WORK INSTRUCTION: Go through the material below, count the lines with the word "DockerHub", and reply with the count alone.

INPUT MATERIAL:

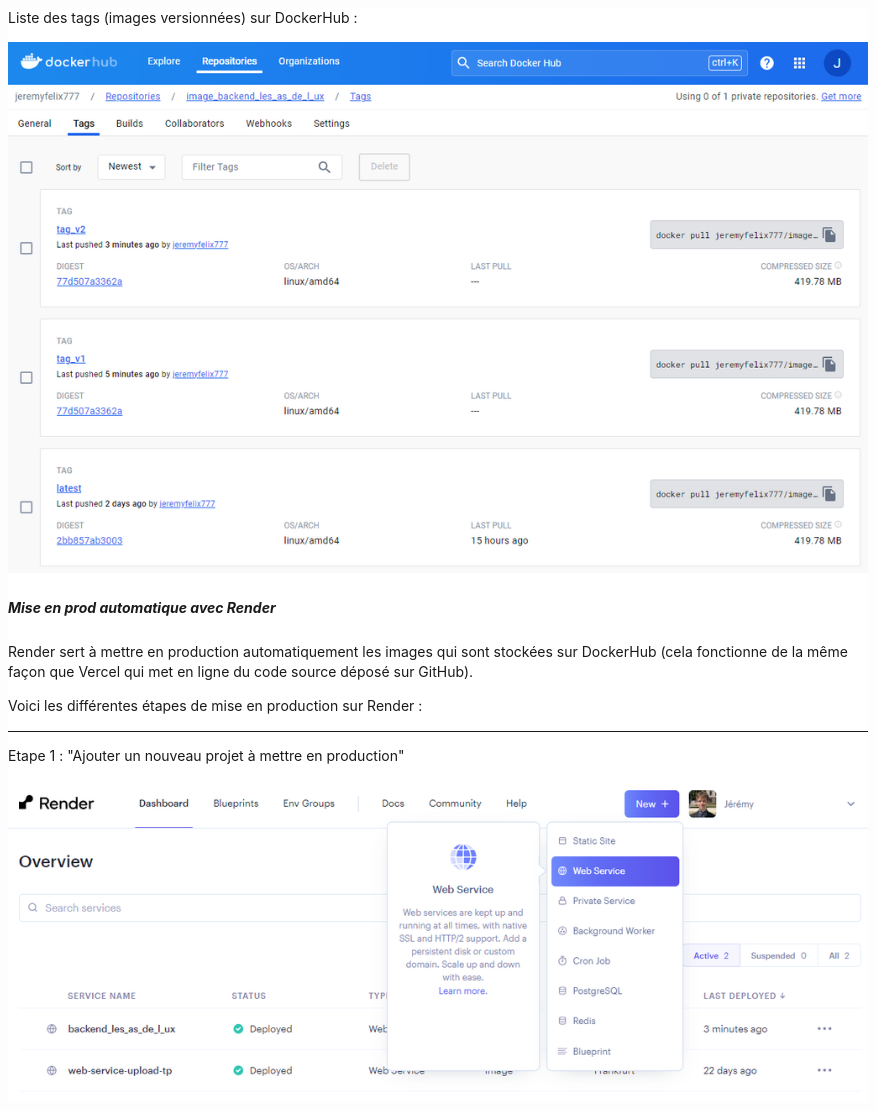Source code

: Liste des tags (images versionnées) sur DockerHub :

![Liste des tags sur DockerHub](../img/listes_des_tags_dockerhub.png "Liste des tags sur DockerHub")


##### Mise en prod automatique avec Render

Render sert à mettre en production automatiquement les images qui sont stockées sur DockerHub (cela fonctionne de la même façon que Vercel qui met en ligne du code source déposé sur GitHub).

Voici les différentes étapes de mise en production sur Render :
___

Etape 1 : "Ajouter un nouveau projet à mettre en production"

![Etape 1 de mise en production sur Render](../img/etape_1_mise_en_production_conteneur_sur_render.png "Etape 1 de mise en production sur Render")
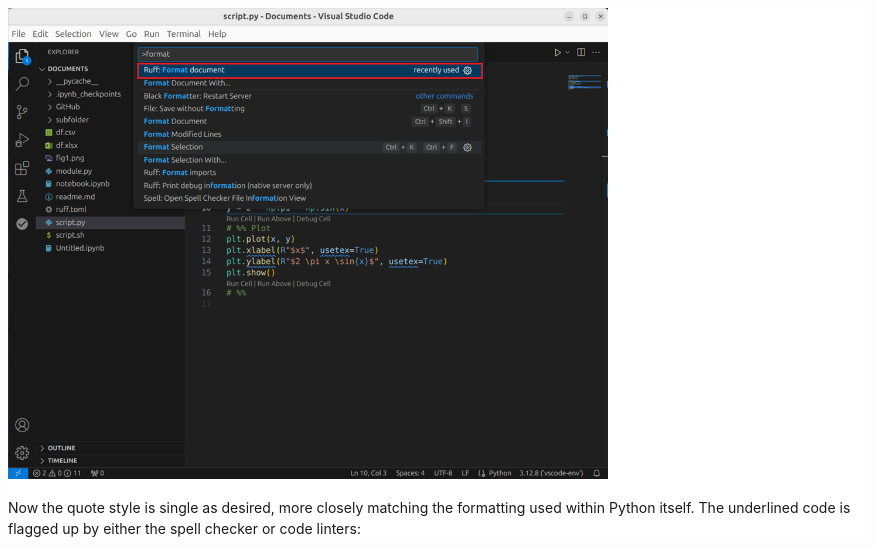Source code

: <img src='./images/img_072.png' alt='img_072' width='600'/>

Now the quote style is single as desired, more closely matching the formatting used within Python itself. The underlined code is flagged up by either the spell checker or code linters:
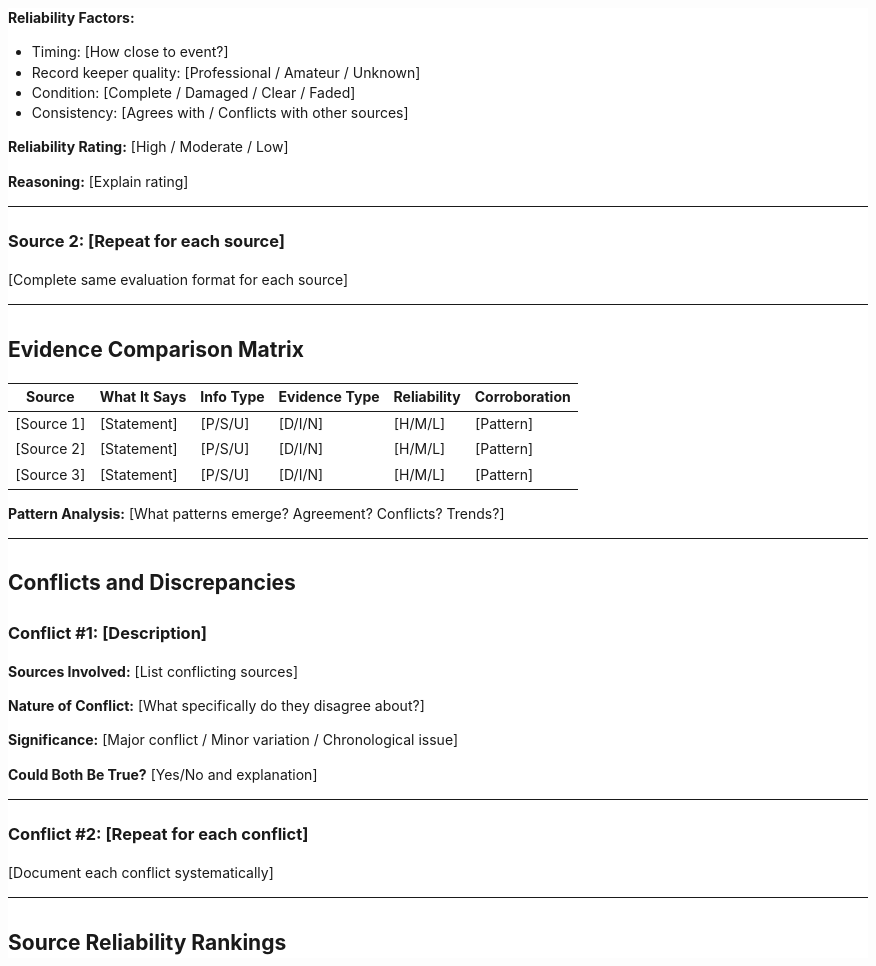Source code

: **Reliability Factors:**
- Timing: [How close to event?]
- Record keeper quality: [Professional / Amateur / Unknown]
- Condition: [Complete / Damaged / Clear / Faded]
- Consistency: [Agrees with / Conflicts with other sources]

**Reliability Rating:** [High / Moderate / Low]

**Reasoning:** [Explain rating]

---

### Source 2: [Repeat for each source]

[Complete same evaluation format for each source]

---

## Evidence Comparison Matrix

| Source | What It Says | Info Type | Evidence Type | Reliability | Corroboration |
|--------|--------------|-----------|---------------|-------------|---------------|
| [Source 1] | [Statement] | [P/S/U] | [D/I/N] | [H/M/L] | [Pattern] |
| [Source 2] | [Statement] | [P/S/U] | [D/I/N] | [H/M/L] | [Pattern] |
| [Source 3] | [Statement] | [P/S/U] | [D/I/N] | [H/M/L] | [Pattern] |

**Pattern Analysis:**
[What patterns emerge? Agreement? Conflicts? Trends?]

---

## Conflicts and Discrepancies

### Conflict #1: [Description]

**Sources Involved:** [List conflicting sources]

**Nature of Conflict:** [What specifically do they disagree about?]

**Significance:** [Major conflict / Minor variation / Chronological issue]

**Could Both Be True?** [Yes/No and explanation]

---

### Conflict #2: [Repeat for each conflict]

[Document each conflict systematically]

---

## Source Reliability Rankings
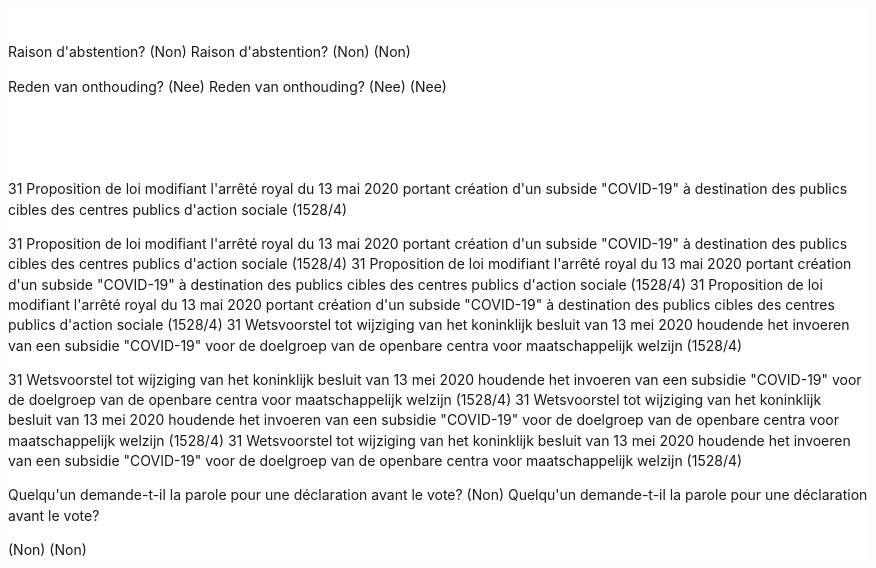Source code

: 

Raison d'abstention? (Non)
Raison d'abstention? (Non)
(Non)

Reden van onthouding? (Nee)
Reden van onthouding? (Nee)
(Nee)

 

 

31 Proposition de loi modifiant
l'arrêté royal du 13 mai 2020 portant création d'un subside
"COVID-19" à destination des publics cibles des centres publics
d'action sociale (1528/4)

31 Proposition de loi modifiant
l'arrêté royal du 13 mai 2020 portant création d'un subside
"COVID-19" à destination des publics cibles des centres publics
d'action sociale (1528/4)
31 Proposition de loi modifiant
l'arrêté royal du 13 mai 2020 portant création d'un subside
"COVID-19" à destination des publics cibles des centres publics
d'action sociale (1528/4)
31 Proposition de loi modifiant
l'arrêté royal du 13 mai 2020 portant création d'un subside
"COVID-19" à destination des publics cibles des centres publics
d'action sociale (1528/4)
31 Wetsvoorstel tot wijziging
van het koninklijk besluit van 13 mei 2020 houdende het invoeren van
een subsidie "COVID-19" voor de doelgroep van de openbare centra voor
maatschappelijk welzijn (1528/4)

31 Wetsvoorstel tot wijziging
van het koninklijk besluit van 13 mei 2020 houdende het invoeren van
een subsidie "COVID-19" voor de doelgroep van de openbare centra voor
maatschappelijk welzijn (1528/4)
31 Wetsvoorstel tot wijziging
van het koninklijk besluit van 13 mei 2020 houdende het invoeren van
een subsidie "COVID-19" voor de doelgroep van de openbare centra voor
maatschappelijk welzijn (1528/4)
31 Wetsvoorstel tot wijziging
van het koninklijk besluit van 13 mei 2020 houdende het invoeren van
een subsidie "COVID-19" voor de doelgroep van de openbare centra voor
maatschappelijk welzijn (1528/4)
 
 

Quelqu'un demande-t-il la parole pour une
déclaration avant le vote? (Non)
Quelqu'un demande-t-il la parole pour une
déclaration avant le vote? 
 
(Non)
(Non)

SOLUTION FOR THIS EXERCISE: 3